Tibor, who represented the two-armed branch of the Prockauer family, politely informed him, more than once, that his elder brother was probably at their sick mother’s bedside. When this information failed to register on the well-oiled Kikinday’s consciousness, and when, within a few minutes, he began to call again for the one-armed Prockauer, Tibor fell silent. The gang was secretly of the opinion that Lajos had been delayed by the bad weather. The one-armed one tended to lie in bed during storms with a pillow over his head.
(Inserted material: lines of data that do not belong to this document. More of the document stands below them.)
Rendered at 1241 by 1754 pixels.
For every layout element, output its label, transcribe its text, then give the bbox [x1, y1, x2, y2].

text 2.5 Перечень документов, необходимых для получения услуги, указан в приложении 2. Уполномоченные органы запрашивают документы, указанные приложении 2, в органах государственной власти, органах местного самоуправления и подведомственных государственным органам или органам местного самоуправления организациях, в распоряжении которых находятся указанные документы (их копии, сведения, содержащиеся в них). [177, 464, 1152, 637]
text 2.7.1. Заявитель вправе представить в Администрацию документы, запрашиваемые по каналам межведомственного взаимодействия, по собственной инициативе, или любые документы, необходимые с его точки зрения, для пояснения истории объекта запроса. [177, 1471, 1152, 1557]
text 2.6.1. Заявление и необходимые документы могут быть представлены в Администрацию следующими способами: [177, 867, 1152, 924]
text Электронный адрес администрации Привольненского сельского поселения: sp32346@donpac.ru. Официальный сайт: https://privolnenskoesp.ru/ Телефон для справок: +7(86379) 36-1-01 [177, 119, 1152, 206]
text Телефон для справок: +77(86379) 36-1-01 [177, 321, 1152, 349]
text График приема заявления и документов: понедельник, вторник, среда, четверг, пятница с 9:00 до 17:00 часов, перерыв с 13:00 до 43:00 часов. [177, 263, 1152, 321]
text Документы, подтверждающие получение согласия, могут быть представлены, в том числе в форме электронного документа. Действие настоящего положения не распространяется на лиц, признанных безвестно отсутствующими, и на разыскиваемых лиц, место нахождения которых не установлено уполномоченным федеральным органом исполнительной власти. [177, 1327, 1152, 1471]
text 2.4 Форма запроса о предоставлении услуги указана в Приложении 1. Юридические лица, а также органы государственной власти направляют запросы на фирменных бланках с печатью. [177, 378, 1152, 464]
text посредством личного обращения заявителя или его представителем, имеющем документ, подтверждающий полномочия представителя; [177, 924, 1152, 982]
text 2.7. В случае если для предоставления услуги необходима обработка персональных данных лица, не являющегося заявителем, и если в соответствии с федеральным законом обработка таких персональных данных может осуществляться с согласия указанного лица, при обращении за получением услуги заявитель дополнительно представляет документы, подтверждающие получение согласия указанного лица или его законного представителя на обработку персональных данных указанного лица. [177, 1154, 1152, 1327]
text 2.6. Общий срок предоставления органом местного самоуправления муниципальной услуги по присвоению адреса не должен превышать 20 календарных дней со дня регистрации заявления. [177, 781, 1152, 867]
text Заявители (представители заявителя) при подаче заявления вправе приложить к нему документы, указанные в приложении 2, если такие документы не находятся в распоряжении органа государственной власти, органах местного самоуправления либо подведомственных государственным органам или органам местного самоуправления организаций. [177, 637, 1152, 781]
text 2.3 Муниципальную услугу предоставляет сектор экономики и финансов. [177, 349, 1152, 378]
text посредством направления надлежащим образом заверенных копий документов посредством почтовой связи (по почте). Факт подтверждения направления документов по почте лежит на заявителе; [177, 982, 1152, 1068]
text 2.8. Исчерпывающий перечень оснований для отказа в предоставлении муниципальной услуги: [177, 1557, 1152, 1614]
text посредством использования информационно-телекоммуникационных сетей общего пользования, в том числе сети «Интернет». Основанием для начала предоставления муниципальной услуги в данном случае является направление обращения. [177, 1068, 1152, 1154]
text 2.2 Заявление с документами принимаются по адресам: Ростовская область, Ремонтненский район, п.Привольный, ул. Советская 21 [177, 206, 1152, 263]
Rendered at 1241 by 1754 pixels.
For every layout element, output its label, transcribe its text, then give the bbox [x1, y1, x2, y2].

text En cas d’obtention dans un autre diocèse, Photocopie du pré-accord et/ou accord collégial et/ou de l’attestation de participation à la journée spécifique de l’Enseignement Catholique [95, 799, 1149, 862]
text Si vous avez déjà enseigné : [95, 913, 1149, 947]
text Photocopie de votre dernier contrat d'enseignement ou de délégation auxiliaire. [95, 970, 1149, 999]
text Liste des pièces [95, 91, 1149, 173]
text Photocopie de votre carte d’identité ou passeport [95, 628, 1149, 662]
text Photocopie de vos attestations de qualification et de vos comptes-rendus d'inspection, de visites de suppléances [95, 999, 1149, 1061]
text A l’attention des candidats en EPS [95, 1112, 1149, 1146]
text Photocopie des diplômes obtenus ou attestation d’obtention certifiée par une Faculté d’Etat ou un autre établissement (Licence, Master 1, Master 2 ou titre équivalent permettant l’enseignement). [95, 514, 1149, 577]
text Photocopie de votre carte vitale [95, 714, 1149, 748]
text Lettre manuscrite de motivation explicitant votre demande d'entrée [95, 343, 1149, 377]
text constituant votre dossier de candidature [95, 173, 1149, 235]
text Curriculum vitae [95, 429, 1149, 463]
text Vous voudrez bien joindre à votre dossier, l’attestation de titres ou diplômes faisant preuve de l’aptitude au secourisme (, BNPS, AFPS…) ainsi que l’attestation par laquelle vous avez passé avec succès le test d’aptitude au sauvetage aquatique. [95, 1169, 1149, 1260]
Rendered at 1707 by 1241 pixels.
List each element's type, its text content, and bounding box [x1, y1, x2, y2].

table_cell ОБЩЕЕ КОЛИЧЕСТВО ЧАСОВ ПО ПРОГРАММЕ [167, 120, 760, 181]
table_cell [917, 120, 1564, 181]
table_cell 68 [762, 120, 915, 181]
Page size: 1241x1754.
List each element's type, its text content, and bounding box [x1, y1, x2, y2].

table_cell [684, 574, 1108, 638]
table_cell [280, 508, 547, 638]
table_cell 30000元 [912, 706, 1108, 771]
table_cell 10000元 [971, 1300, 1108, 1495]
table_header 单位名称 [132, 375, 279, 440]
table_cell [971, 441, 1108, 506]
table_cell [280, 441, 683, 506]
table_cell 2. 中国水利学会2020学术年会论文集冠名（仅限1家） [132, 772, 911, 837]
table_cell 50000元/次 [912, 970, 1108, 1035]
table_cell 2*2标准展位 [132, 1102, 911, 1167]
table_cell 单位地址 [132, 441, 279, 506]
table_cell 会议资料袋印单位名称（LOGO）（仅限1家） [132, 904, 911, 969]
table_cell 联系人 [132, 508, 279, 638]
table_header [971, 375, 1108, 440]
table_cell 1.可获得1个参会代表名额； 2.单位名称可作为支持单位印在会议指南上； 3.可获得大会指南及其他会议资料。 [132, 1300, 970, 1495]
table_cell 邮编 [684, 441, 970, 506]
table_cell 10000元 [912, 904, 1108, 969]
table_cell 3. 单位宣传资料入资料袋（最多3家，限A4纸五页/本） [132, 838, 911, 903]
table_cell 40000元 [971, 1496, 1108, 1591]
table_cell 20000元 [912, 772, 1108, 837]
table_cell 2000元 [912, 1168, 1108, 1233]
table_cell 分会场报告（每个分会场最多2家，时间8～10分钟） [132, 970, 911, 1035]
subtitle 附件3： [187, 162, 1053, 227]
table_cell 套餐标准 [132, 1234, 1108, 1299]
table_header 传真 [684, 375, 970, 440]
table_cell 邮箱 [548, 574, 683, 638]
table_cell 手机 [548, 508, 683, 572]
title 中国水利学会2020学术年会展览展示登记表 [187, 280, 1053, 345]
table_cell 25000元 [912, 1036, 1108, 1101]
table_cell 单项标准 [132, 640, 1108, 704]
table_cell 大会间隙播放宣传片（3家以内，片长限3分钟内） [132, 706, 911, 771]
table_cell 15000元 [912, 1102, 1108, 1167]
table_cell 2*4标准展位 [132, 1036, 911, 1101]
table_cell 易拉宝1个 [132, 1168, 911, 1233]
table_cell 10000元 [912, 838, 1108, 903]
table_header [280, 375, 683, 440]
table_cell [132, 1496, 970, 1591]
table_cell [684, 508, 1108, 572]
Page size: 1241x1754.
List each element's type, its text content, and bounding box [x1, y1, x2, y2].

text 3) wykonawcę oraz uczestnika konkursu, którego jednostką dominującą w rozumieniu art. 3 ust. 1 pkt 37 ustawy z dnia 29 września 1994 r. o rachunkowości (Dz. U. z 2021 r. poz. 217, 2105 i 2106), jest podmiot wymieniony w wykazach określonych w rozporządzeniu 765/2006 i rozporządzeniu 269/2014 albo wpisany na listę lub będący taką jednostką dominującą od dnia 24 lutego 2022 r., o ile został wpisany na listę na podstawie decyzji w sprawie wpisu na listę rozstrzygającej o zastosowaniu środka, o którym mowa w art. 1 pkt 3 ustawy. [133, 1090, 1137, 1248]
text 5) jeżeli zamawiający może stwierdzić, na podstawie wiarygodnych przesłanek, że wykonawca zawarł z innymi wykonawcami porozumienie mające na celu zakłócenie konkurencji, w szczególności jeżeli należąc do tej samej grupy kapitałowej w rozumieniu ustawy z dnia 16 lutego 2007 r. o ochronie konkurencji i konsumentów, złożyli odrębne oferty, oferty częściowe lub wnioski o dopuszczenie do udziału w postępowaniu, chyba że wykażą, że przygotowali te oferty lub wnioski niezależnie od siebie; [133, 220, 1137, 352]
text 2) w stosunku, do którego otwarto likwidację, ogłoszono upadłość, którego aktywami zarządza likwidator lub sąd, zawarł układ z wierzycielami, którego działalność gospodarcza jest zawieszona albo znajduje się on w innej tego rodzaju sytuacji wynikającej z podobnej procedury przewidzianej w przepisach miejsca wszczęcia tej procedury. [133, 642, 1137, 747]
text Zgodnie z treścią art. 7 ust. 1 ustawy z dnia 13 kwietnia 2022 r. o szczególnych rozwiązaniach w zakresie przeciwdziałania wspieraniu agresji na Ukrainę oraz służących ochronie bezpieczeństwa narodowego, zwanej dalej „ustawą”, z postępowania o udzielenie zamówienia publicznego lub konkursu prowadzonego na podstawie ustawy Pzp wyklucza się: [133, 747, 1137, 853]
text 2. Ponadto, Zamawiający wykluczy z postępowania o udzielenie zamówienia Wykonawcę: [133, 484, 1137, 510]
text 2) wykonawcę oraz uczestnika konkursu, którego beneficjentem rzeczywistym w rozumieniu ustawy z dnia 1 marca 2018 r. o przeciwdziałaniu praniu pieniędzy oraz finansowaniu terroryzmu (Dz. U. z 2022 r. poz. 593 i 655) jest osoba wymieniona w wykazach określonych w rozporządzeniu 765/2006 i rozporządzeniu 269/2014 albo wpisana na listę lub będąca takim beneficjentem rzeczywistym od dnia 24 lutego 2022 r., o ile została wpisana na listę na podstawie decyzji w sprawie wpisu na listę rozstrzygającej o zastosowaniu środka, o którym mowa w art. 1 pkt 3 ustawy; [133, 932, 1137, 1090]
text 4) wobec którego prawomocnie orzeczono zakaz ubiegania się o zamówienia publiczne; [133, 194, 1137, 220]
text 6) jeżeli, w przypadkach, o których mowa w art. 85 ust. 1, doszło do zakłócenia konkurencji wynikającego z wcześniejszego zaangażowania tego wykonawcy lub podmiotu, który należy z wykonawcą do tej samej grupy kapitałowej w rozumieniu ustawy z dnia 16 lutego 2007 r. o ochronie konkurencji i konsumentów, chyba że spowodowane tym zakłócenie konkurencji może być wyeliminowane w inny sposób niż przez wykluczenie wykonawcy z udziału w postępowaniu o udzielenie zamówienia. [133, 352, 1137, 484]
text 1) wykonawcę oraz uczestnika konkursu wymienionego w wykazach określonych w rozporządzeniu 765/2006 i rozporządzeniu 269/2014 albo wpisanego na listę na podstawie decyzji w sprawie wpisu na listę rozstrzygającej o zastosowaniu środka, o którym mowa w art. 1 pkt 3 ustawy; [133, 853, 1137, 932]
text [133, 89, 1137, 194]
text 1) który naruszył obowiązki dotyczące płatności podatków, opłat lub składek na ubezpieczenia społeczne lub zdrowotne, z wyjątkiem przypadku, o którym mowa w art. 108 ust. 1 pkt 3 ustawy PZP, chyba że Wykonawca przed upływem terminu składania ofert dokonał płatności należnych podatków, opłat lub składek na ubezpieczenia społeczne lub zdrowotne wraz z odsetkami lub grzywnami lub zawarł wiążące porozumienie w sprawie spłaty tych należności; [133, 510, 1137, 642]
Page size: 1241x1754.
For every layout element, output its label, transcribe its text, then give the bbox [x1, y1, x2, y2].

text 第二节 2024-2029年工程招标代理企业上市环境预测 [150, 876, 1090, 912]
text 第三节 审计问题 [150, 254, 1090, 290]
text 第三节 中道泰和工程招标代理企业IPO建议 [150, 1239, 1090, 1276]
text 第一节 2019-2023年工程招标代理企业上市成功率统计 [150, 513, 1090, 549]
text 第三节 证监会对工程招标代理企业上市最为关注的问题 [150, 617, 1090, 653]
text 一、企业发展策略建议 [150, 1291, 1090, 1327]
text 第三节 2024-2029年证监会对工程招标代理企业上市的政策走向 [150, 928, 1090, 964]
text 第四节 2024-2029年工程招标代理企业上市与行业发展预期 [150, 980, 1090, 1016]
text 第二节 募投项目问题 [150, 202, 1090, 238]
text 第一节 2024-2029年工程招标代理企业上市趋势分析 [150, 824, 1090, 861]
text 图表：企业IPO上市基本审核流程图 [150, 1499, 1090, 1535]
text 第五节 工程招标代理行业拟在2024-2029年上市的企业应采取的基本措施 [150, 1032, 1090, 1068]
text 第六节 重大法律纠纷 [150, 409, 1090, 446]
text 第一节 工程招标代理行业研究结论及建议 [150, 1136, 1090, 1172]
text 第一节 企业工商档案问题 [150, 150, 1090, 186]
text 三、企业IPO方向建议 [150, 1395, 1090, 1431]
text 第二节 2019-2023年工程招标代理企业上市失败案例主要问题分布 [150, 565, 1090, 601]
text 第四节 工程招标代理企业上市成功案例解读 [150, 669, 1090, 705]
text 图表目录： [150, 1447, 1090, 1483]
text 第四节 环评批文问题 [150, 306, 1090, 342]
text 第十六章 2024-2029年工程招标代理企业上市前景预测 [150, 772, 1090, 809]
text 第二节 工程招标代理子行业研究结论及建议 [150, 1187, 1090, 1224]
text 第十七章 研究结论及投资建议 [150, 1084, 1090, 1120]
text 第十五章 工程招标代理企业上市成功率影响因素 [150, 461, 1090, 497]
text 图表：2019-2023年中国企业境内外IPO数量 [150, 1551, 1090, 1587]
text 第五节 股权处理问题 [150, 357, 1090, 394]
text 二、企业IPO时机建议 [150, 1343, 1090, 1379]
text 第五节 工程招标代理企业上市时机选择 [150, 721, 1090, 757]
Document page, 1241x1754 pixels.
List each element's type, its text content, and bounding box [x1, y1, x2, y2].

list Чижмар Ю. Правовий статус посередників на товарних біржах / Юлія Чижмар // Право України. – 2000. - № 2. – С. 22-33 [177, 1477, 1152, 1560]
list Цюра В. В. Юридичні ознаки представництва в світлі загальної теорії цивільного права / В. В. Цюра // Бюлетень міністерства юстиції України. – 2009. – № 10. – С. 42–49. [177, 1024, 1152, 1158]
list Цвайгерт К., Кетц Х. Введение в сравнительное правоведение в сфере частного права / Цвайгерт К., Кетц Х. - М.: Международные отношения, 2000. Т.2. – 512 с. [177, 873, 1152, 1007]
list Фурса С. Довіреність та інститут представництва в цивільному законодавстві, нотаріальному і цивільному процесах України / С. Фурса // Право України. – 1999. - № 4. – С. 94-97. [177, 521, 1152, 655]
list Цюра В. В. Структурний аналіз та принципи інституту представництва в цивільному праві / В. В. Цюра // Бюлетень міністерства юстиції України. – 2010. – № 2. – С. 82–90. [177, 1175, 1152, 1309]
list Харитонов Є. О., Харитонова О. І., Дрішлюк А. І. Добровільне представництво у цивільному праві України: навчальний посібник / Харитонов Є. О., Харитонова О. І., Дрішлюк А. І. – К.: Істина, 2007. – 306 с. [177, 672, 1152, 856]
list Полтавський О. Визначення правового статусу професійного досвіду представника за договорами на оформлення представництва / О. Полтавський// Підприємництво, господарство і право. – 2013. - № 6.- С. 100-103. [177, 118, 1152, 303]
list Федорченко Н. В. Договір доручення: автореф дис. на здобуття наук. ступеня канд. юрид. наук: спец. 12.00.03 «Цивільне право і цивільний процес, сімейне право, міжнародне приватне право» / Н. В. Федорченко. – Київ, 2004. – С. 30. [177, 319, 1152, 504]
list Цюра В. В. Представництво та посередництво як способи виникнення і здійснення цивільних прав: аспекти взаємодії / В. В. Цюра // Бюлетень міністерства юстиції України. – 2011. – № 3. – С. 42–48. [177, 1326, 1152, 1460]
“There might be other reasons,” Ábel suggested anxiously.
Tibor pretended not to hear. After midnight when the hall emptied they set about serious drinking. They hadn’t had much real practice with drink and Ábel, who had a high fever, behaved out of character, speaking loudly, banging the table, and demanding to be heard. Tibor listened broodily, casting occasional dark looks here and there as if seeking someone, then bent over his glass. Béla tried to annoy Gurka. He sat down opposite him and would now and then lean over the table, screw up his eyes, and like an underprepared student hungry for knowledge demand to know the significance of this or that quotation from Tacitus. Ábel stood up with the glass in his hand and began to make a long feverish speech. No one paid any attention to him.
Round about three o’clock they went out into the yard. A shadowy figure stood there with a lantern in one hand and a big hooked stick in the other, a stick far taller than himself. He was in quiet conversation with the landlord. He approached them slowly, holding the lantern above his head, raising the enormous stick high with each step.
“Here they are,” he said and shone the light in their faces. “I was just looking for the young gentlemen. My comrade at the front, young Mr. Prockauer, asked me to look for you tonight.”
Now they recognized him and stood amazed. It was the cobbler.

“IT IS IN FACT THE YOUNGER MR. PROCKAUER Iwant,” said the cobbler in his normal steady manner despite the strangeness of the meeting. “Though if I understand the nature of the message correctly, it is addressed to all the young gentlemen.”
Tibor stepped forward.
“What news of my mother, Mr. Zakarka?”
The cobbler turned the lantern and the stick slowly towards him and gave a nod as he might to anyone asking an intelligent question.